One of the main challenges to guarantee the rights of LGBTIQ+ people is to deal with discrimination based on sexual orientation or gender identity. With this goal in mind, at Suara we work all year to put the LGTBIQ+ perspective in all the services we manage.
How do we do it? It is explained to us by expert voices that we have within the organization of various services where we accompany people at different stages of life, since in each of them different strategies must be followed.
For Elena Romero, social educator in a center for fostered children, it is very important that people, from a very young age, know how to differentiate between two key concepts: gender identity and sexual orientation. In the first case, according to Romero, it is very important to end stereotypes; and, in the second, to educate about diversity, make the different realities visible and call things by their name. “Goodbye to blue for boys and pink for girls. Goodbye to taboos", remarks Romero.
In the open centres, the reality is different, says Bárbara Ercilla de Villena, who directs them. Specifically, where she works, there are two young people in a transition process and, she says, both her colleagues have accepted it as normal. "Resistance is not in teenagers. The deconstruction must be done by the adults and it must be accompanied by the families", clarifies Ercilla de Villena.
In the different penitentiary centers in Catalonia, there is the figure of gender referents, whose aim is to channel awareness actions, detect possible discrimination or situations that need to be regulated to guarantee and preserve the rights of the LGTBIQ+ collective, explains Marta Julian , director of cultural mediation for the penitentiary services managed by Suara Cooperativa. "Guaranteeing coexistence in the prisons of Catalonia implies respect for any kind of diversity to put before human dignity versus personal beliefs", Julian argues.
The generation that has suffered repression
The rights of LGBTIQ+ people must be guaranteed at any stage of life and, therefore, also in old age. "We are dealing with a generation that has lived through repression and that even now lives hiding this aspect", recalls Mireia Lluís, director of a day center for the elderly. For this reason, he explains that the most important thing is to normalize the reality of these people to make them understand that this right will be guaranteed like any other, such as, for example, having a meal on the table. In addition, it also advocates the creation of internal protocols and rules that prevent discrimination, that make it possible to generate internal reporting mechanisms while guaranteeing the training of working people.

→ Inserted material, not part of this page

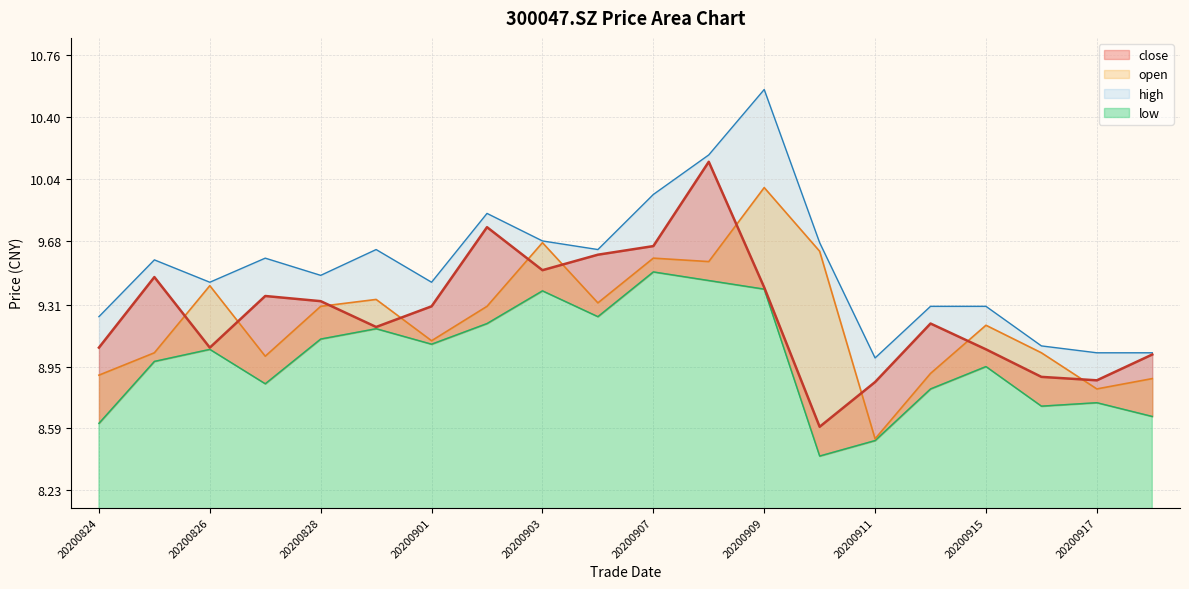

Between 20200902 and 20200828, which is larger?

20200902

The reality that Lluís describes in Suara Cooperativa is already implemented in each of the services, as well as in the organization. Well, at Suara we not only implement the LGTBIQ+ perspective in our services, but also within the cooperative. In April, we approved a protocol to guarantee the rights of the people of the group and avoid any kind of discrimination towards working people, served in our services or paying customers. Among other things, points out Marta Ruiz, technician of the People Area, this envisages the activation of an investigation commission if there is a complaint of discrimination or aggression against LGTBIQ+.
"At Suara, we employ more than 5,000 people with different gender organizations and sexual orientations. Together we have managed to make Suara a safe place where everyone can express and live their sexuality freely" defends Ruiz.
So, we defend the rights of LGTBIQ+ people not only on June 28, but every day of the year because at Suara Cooperativa we are people who decide to accompany pride at the same time that many of us are also people we accompany with pride.